Fue un placer gélido y visual.
Mi estancia en
el año 2000 en Toronto fue tan intensa, me acostumbré tanto a esta mi segunda ciudad, fui tan perfectamente un
habitante torontino, que en su momento me costó mucho adaptarme de nuevo a la
Laguna. Casi cada noche soñaba con las calles, restaurantes, metro y lugares
que frecuentaba en la ciudad de los beisboleros Azulejos. Llamaba seguido a mis
amigos y familia adoptiva que dejé allá y ciertamente jamás pensé en volver a
Canadá. Al menos no a vivir, como ahora hago.

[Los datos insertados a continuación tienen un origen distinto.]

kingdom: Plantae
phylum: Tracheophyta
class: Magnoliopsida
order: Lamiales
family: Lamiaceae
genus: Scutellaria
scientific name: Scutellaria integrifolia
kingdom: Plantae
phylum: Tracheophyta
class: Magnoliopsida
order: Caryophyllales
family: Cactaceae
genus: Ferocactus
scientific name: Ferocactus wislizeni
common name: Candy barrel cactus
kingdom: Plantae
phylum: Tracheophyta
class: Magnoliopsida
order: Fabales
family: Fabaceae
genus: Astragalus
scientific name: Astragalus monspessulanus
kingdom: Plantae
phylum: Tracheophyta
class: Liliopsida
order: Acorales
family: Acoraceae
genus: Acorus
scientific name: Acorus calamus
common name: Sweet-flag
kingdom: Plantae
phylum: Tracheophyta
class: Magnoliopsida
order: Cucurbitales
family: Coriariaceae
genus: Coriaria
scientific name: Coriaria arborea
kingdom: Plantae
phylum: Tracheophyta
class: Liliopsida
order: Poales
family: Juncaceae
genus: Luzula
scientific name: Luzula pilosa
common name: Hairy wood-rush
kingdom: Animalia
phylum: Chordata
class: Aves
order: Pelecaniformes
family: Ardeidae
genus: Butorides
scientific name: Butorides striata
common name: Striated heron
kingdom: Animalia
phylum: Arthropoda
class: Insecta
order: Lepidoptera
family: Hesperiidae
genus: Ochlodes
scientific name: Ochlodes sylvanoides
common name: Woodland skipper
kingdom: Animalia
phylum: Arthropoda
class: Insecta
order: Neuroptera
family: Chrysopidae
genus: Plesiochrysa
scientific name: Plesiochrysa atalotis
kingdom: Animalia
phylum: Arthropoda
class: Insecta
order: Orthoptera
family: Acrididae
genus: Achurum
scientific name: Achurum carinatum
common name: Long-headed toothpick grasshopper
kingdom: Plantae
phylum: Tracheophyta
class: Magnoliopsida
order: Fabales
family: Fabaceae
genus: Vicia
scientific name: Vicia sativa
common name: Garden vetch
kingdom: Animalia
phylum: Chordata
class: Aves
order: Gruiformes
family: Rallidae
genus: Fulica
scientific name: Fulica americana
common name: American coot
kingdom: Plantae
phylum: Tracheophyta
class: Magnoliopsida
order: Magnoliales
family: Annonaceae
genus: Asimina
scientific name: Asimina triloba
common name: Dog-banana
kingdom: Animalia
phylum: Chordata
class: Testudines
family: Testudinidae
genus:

Desde que supe que viviría en
Montreal, supe que en cualquier momento volvería a Toronto. Era cuestión de
instalarme bien para comenzar a viajar por los arededores de Ontario y Quebec.
Sabía muy bien
que si la vida me permitía alguna vez volver a Toronto, indiscutiblemente
realizaría cuatro cosas con suma prioridad:
1) Regresar a
aquella mi casa para visitar a mi antigua familia, los Salemmi, musulmanes,
inmigrantes de Pakistán, que me adoptaron (es un decir, les estuve pagando
hospedaje como ahora hago con Mr Jean) durante un año y de quien no tengo
noticia alguna desde hace dos.
2) Comer
nuevamente Falafél, la comida libanesa que tanto adoré, tanto me gustaba y a la
que me volví adicto.
3) Comer ésos Hot
Dogs que se ponen afuera del Parlamento de Toronto, uno de los alimentos más
sabrosos, con sus tocinos en cuadritos y su salchicha alemana jugosa, uno de
los grandes manjares que he probado en mi vida.
4) Revivir los
momentos y detalles de mi vida en Toronto en medida de lo posible.
Conforme íbamos
entrando a la ciudad por el freeway, sentía una indescriptible emoción interna
que se intensificó al ver desde lo lejos la enorme torre de Toronto rodeada por
sus rascacielos. Poco a poco nos acercamos al corazón de la ciudad y fue una
grata bienvenida la que me dieron sus principales calles, tan viejas conocidas
mías, en donde tanto vagabundee.
Hablé con
Miguél y Julio, les dije que ya me conocían, que me disculparan, pero que tenía
misiones individuales, valiosas, internas qué cumplir. Que me separaba de ellos
y que los veía a la hora de cenar en el restaurante chino que ya habíamos
acordado.
Así fue. Ya me
estiman, saben que necesito de mi soledad y que requiero de vencer mis propios
demonios. No hubo problema ni reproche alguno.
Lo primero que
hice, por la ubicación en donde nos dejó el camión, fue entrar al Eaton Centre,
el gran Mall de Toronto, y de inmediato apareció el primer gran recuerdo: cuando
vi el McDonalds, Inma se teletransportó frente a mi como un holograma, ahí
estaba en mi mente, con su eterno helado con caramelo derretido. Su favorito.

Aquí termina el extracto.